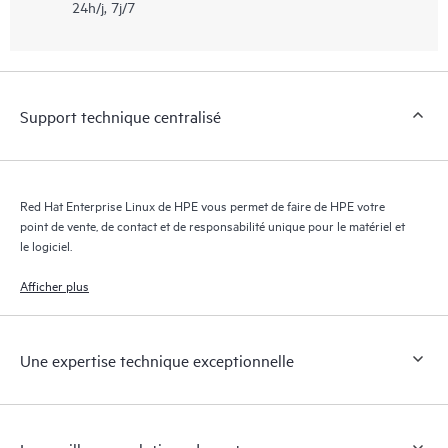
24h/j, 7j/7
Support technique centralisé
Red Hat Enterprise Linux de HPE vous permet de faire de HPE votre
point de vente, de contact et de responsabilité unique pour le matériel et
le logiciel.
Afficher plus
Une expertise technique exceptionnelle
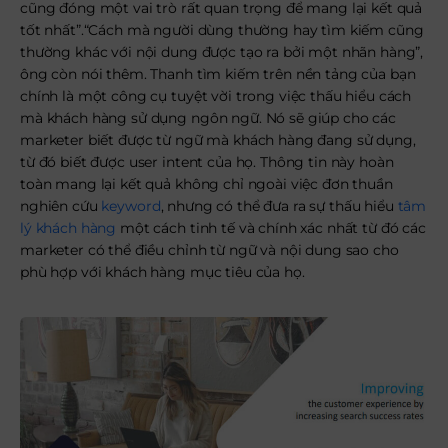
cũng đóng một vai trò rất quan trọng để mang lại kết quả
tốt nhất”.“Cách mà người dùng thường hay tìm kiếm cũng
thường khác với nội dung được tạo ra bởi một nhãn hàng”,
ông còn nói thêm. Thanh tìm kiếm trên nền tảng của bạn
chính là một công cụ tuyệt vời trong việc thấu hiểu cách
mà khách hàng sử dụng ngôn ngữ. Nó sẽ giúp cho các
marketer biết được từ ngữ mà khách hàng đang sử dụng,
từ đó biết được user intent của họ. Thông tin này hoàn
toàn mang lại kết quả không chỉ ngoài việc đơn thuần
nghiên cứu
keyword
, nhưng có thể đưa ra sự thấu hiểu
tâm
lý khách hàng
một cách tinh tế và chính xác nhất từ đó các
marketer có thể điều chỉnh từ ngữ và nội dung sao cho
phù hợp với khách hàng mục tiêu của họ.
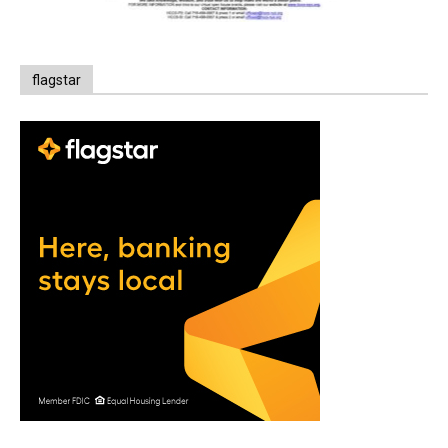
flagstar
=====
Write out exactly the lines from the one containing "Une expertise technique exceptionnelle" through the end of the records above, both included, leaving all pictures out.

> **Exercise output**:
Une expertise technique exceptionnelle
cũng đóng một vai trò rất quan trọng để mang lại kết quả
tốt nhất”.“Cách mà người dùng thường hay tìm kiếm cũng
thường khác với nội dung được tạo ra bởi một nhãn hàng”,
ông còn nói thêm. Thanh tìm kiếm trên nền tảng của bạn
chính là một công cụ tuyệt vời trong việc thấu hiểu cách
mà khách hàng sử dụng ngôn ngữ. Nó sẽ giúp cho các
marketer biết được từ ngữ mà khách hàng đang sử dụng,
từ đó biết được user intent của họ. Thông tin này hoàn
toàn mang lại kết quả không chỉ ngoài việc đơn thuần
nghiên cứu
keyword
, nhưng có thể đưa ra sự thấu hiểu
tâm
lý khách hàng
một cách tinh tế và chính xác nhất từ đó các
marketer có thể điều chỉnh từ ngữ và nội dung sao cho
phù hợp với khách hàng mục tiêu của họ.
flagstar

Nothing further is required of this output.